Application Data and its subfolders are hidden, so go to Tools > Folder Options in Windows Explorer, click the View tab and 'Show hidden files and folders'.

Copy the saved games to a flash drive, floppy or CD. After you've reinstalled the game, copy the files back to the GTAIV\savegames folder.


----------



## NP1 (Oct 19, 2008)

thanks although it sounds similar to what i did last time, must of made a mistake somewhere, ahwell I'll try it anyways

oh, slightly off topic, but since we are on the topic of GTA IV; is there a difference performance wise between running it on XP and Vista?

my rig: (if that helps)

Phenom x4 9950 BE (3ghz overclocked)
4GB OCZ 800mhz RAM
ATI HD 4850 1 GB

I have most of the settings on high (the setting below the max) and draw distance to 0 but im still gettin around 20fps  would changing the OS make a noticable difference?


----------



## McNinja (Jun 22, 2008)

Do you have the new patches installed? They make a huge difference in performance.


----------



## koala (Mar 27, 2005)

I play it using 32bit XP with 2gb 800MHz RAM, dual core E6850 CPU underclocked from 3GHz to 2.4GHz, GeForce 8800GT 512mb with graphics setings on high or very high with draw distance 35 and shadows 5. It uses about 450mb of the video memory and I get over 40fps with no lag.

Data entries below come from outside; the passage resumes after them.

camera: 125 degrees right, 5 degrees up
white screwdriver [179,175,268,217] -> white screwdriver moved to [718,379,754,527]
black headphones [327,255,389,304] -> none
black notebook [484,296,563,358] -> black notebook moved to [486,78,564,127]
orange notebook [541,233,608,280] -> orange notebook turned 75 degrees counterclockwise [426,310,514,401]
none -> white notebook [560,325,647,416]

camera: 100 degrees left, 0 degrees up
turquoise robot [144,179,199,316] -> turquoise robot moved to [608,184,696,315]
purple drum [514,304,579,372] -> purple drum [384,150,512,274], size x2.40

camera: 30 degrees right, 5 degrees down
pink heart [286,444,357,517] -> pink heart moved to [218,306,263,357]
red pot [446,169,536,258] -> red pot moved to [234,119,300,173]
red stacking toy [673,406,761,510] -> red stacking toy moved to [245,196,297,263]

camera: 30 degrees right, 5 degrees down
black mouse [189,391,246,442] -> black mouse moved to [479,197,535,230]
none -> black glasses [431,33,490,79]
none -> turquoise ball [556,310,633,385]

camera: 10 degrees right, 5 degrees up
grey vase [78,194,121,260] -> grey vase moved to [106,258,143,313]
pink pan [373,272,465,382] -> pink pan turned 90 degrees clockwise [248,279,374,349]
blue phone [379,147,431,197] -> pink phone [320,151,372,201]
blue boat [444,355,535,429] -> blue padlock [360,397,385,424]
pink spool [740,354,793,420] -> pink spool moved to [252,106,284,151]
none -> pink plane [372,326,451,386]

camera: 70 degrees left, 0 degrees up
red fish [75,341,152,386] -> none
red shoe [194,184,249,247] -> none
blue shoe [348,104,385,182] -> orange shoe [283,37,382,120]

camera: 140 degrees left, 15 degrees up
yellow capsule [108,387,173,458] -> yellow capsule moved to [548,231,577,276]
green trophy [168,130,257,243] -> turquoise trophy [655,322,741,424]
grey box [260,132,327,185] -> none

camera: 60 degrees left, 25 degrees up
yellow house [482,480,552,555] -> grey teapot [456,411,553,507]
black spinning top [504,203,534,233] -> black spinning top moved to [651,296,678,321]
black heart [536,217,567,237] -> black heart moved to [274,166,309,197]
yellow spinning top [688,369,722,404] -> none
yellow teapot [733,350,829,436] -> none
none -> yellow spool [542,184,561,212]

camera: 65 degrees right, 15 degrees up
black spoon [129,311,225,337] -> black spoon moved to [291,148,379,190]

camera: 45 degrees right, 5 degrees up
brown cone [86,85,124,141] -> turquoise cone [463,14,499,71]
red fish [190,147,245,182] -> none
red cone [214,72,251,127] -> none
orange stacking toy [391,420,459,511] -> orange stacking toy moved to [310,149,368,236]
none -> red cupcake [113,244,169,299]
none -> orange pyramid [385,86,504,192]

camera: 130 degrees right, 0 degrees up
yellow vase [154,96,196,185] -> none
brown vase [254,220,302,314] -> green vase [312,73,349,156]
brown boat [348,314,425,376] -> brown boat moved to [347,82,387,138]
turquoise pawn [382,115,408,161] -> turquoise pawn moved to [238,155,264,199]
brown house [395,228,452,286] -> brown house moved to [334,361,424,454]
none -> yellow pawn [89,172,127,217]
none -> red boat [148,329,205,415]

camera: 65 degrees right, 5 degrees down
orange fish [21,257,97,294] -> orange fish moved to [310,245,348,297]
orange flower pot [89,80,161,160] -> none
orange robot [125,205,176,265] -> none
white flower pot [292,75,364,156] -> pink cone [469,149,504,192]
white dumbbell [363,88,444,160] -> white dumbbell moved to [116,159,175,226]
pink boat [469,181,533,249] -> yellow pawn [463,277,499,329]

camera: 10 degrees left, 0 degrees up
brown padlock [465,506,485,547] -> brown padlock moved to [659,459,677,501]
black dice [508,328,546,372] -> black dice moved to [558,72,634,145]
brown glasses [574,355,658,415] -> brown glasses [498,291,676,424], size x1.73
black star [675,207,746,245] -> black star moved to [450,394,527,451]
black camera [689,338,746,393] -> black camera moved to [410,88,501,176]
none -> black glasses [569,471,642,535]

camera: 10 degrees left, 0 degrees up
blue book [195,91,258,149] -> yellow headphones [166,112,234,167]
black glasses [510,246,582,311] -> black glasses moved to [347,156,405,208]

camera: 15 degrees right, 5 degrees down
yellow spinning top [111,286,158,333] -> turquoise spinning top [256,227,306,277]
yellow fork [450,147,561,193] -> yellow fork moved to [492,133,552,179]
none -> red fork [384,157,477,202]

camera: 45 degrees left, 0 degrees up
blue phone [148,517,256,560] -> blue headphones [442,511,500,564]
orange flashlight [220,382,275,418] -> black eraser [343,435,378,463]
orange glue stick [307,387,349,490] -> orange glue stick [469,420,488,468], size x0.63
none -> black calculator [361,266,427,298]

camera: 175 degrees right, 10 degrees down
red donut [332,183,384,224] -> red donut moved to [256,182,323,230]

I've never used Vista so I'm not sure about its GTA4 performance, but your system should be able to get much higher framerates, even at very high settings.


----------



## NP1 (Oct 19, 2008)

yeah i have the latest patches installed

im quite disappointed with the performance - i get the same with crysis aswell, ahwell looking into getting a hd 4850x2, hopefully that'll give me a significantly better framerate...

might try a 32bit windows, see if tht will make a difference


----------



## McNinja (Jun 22, 2008)

If you do get a 4850x2 I would say to get a corsair 750w or higher

With my Computer and everything set on High with default shadows and draw distance at 35 I use up around 850mb of my Vram. I have 896mb of ram on GTX 260.

I think it has to do with Directx10 but it looks really pretty compared to the Xbox 360 version.


----------